• _Assignment_
Can you repeat the text in each of these rows word for word, leaving the pictures out?

• _Data records_
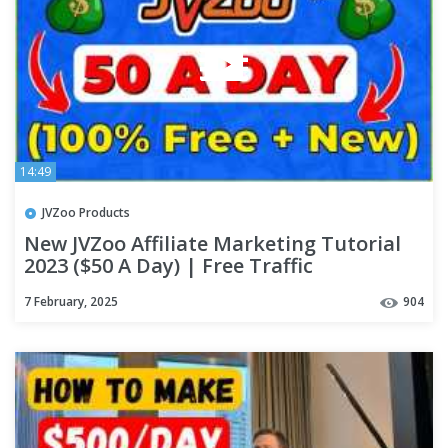
14:49
JVZoo Products
New JVZoo Affiliate Marketing Tutorial
2023 ($50 A Day) | Free Traffic
7 February, 2025
904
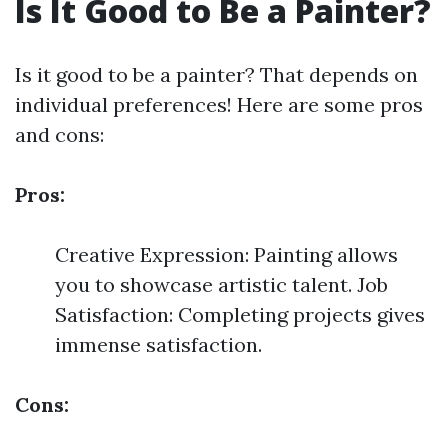
Is It Good to Be a Painter?
Is it good to be a painter? That depends on
individual preferences! Here are some pros
and cons:
Pros:
Creative Expression: Painting allows
you to showcase artistic talent. Job
Satisfaction: Completing projects gives
immense satisfaction.
Cons:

• _Answer space_
14:49
JVZoo Products
New JVZoo Affiliate Marketing Tutorial
2023 ($50 A Day) | Free Traffic
7 February, 2025
904
Is It Good to Be a Painter?
Is it good to be a painter? That depends on
individual preferences! Here are some pros
and cons:
Pros:
Creative Expression: Painting allows
you to showcase artistic talent. Job
Satisfaction: Completing projects gives
immense satisfaction.
Cons:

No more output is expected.